In 1962, the New Jersey architect Tony Smith (1912-1980) read an ad for the Industrial Welding Company in Newark: "You specify it: We fabricate it." So he called and ordered "Die," a six-foot steel cube now at the National Gallery of Art. "Die" is a great piece of mid-20th-century minimalism. That's because it's more than minimalist. "Die" is a knuckle piece. It links minimalism to conceptualism, and both to the dark shadows of abstract-expressionist angst. "Die" is pure conception, an idea made manifest. It's also blank and irrefutable, which makes it minimalist.
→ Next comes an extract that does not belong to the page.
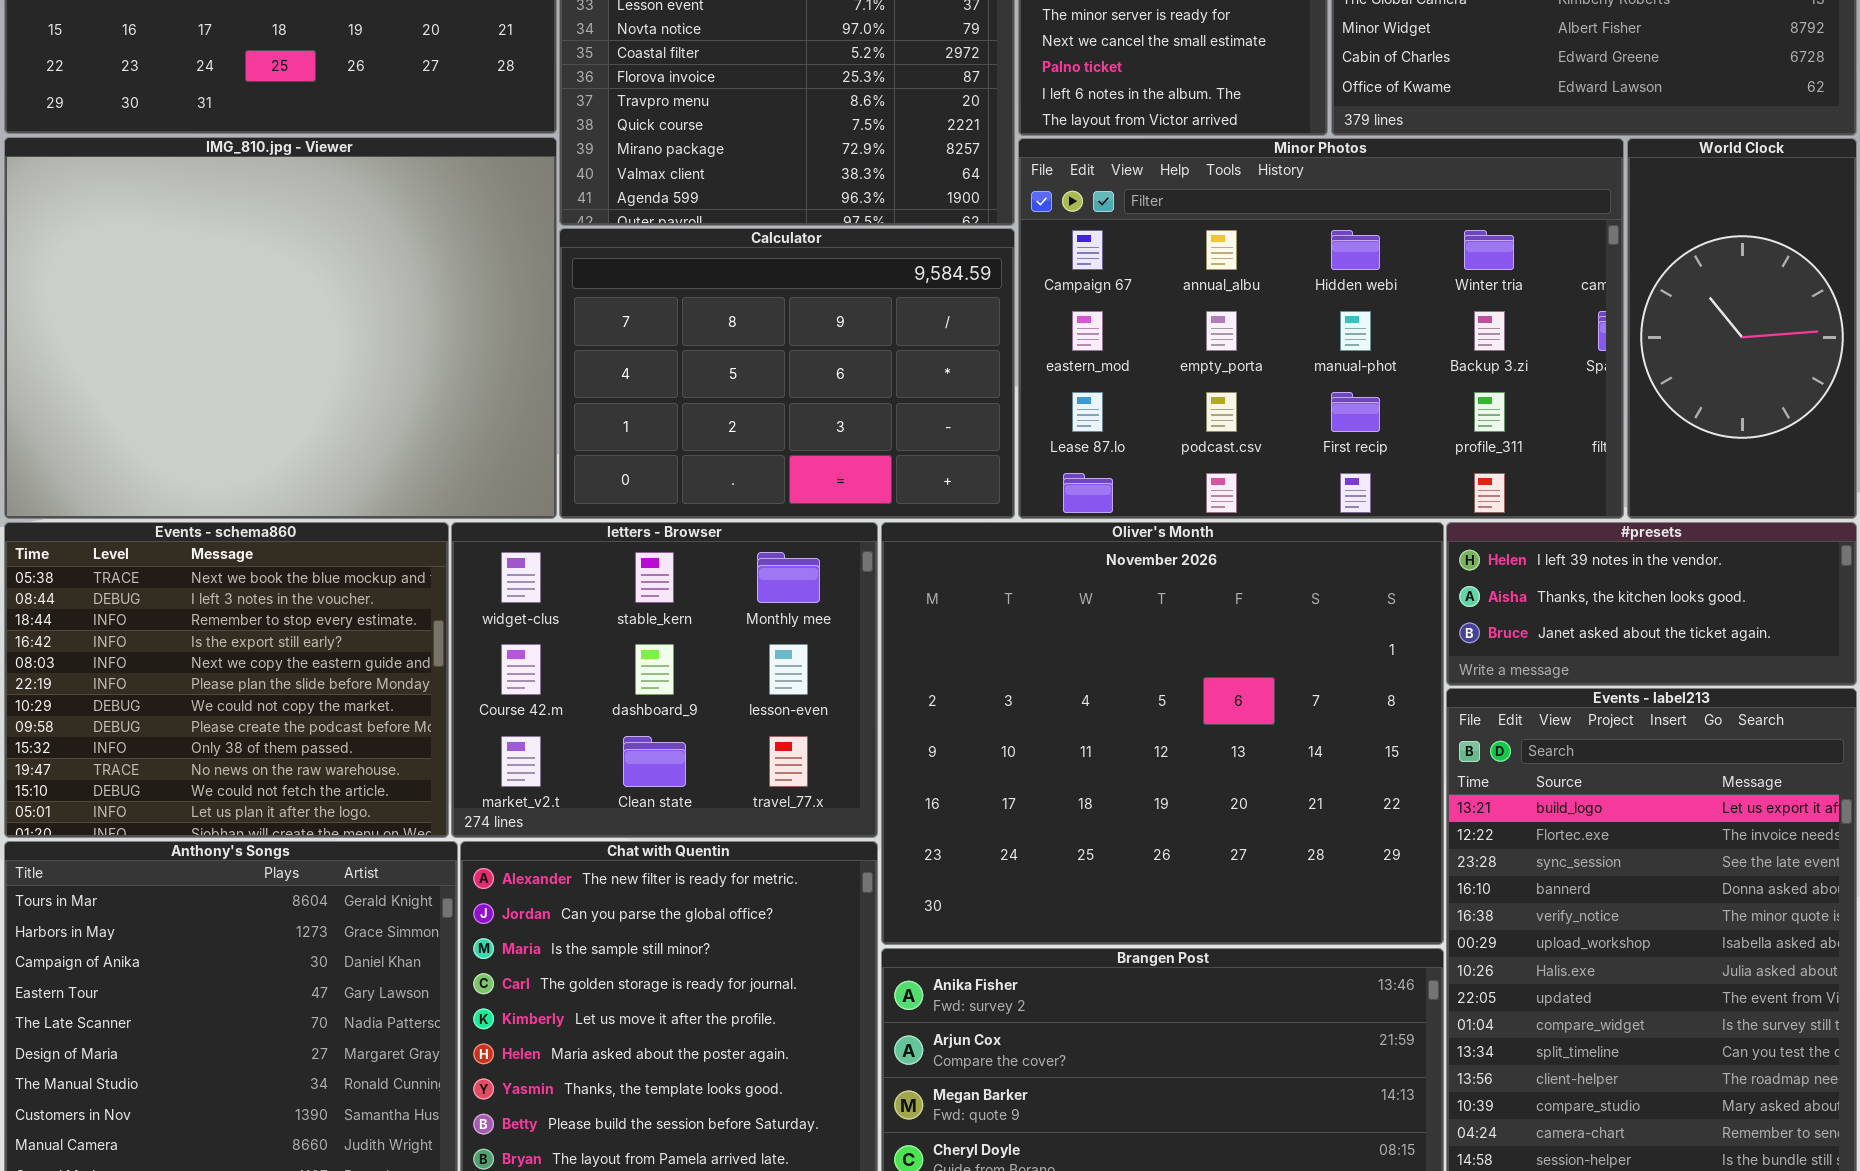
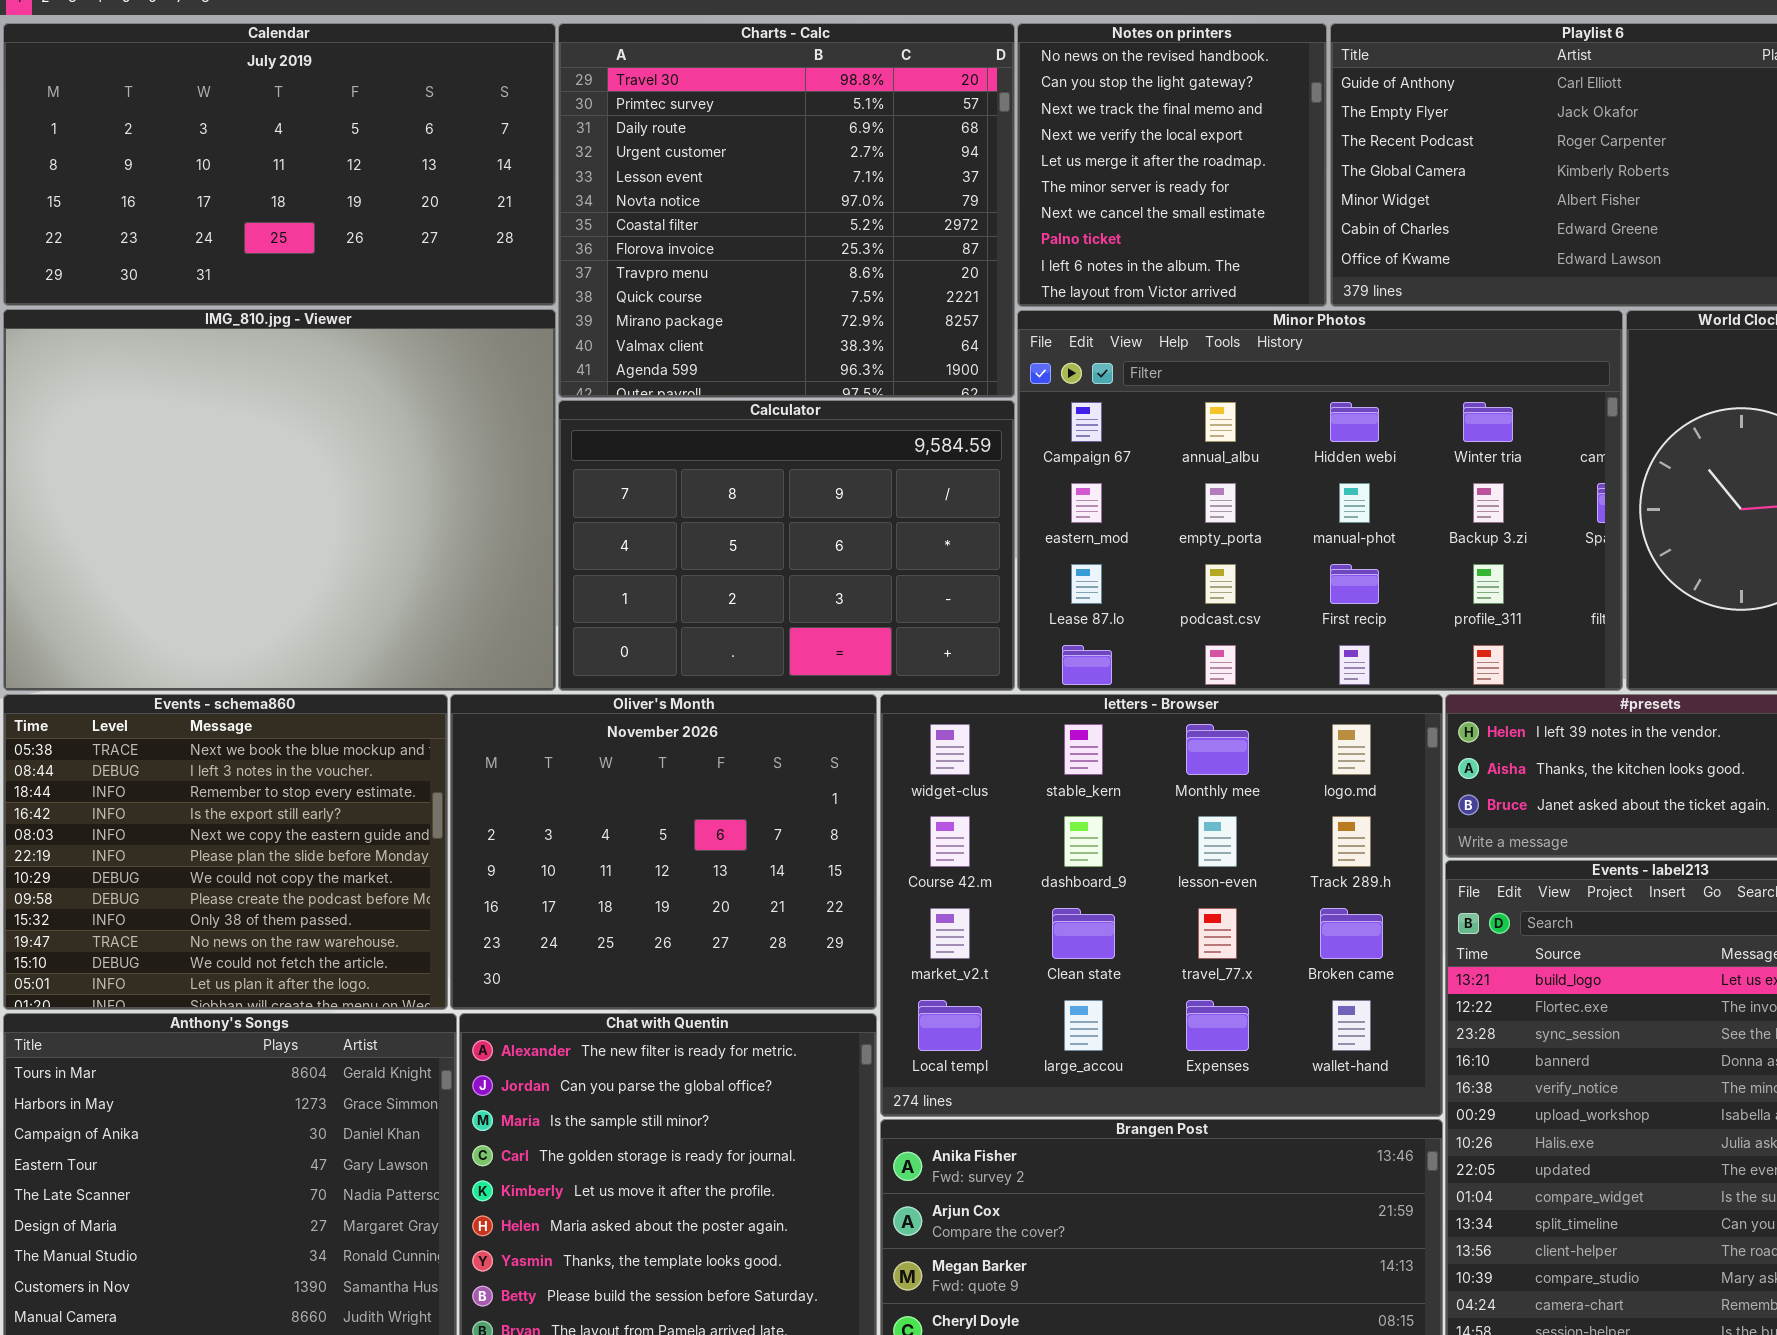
letters - Browser: [451,522,878,838] -> [880,694,1443,1117], moved, resized
Oliver's Month: [881,522,1444,945] -> [450,694,877,1010], moved, resized

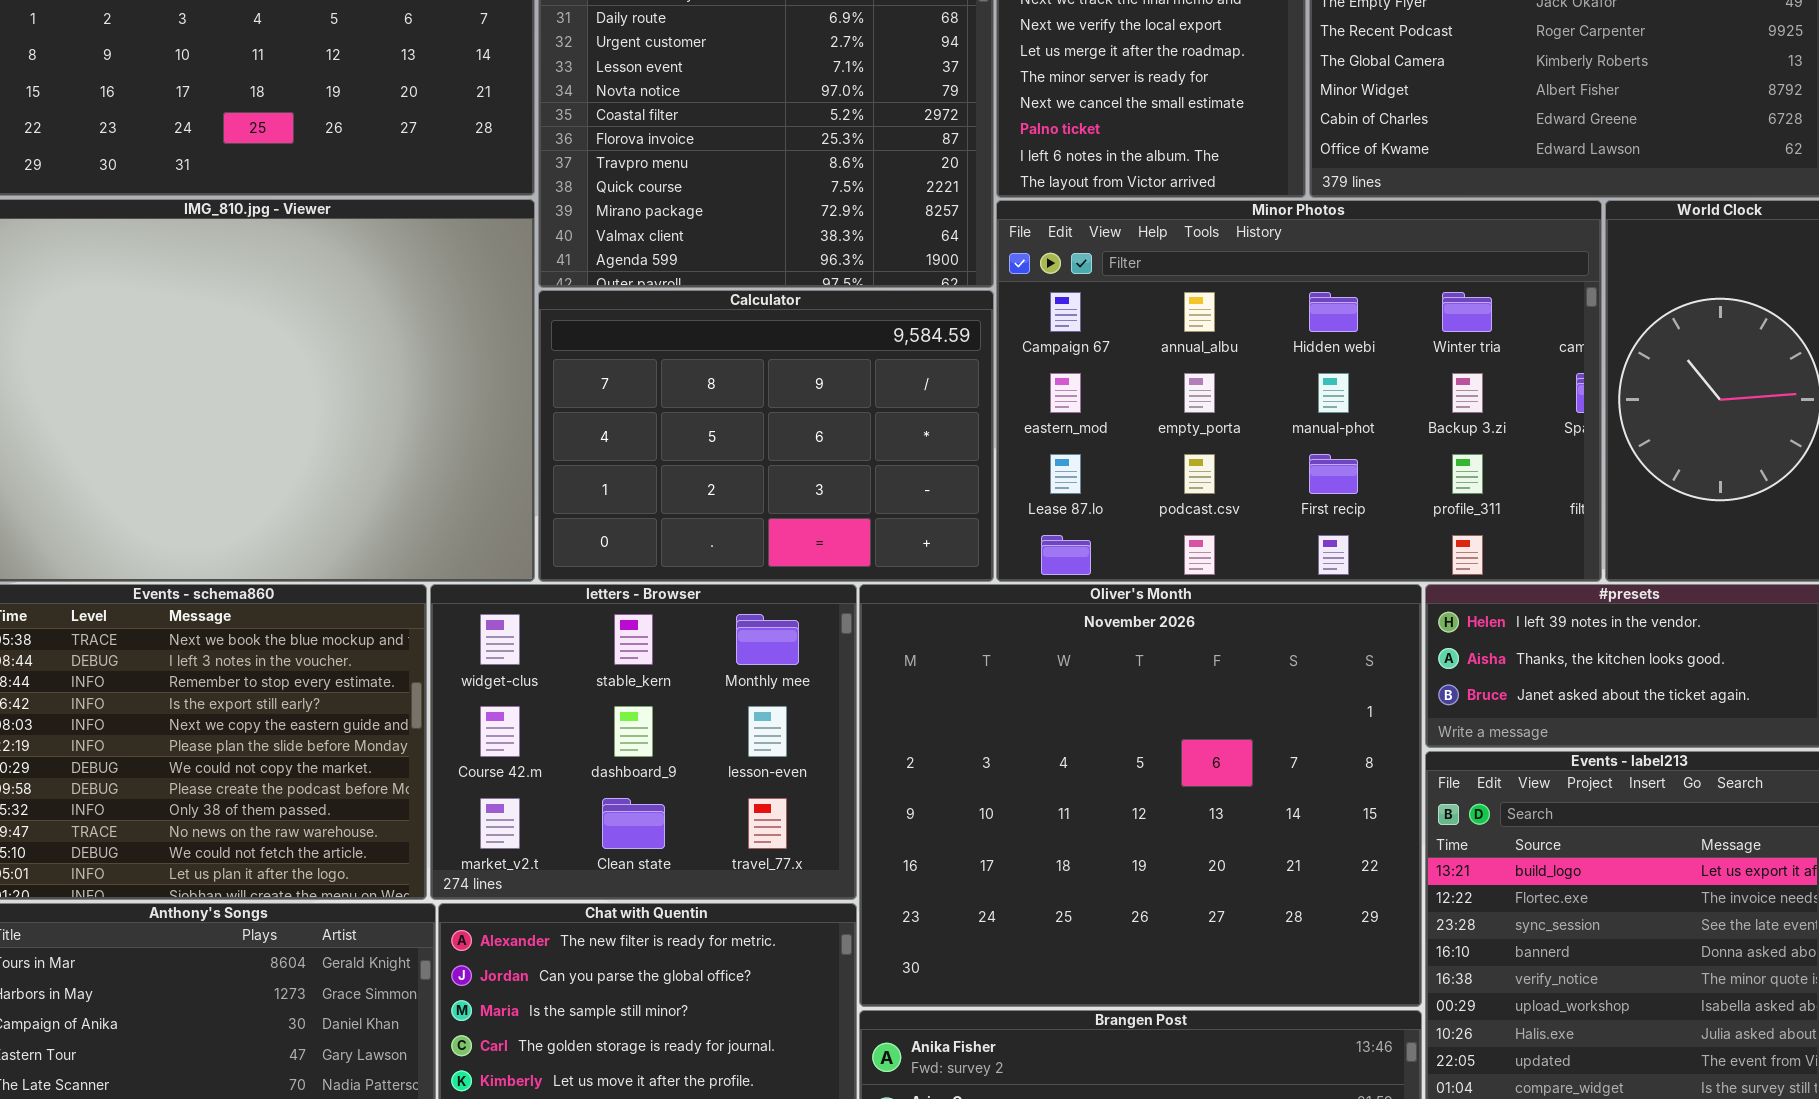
Oliver's Month: [450,694,877,1010] -> [859,584,1422,1007], moved, resized
letters - Browser: [880,694,1443,1117] -> [430,584,857,900], moved, resized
Smith's piece at the same time is spookily evocative -- "Die" as in dice, "Die" as in dying. Pure geometry is immortal and unaging, "Die" is rusting. It puns on fate. Too big to be an "object," too small to be a monument, "Die" confronts one heavily. It's as tall as a grave is deep.

-- Paul Richard

The Collectors Committee of the National Gallery of Art gave "Die" to the museum in 2003. Tony Smith's sculpture is installed on the mezzanine of East Building. The gallery, Fourth Street and Constitution Avenue NW, is open Monday through Saturday, 10 a.m.-5 p.m., and on Sunday, 11 a.m.-7 p.m. Admission is free.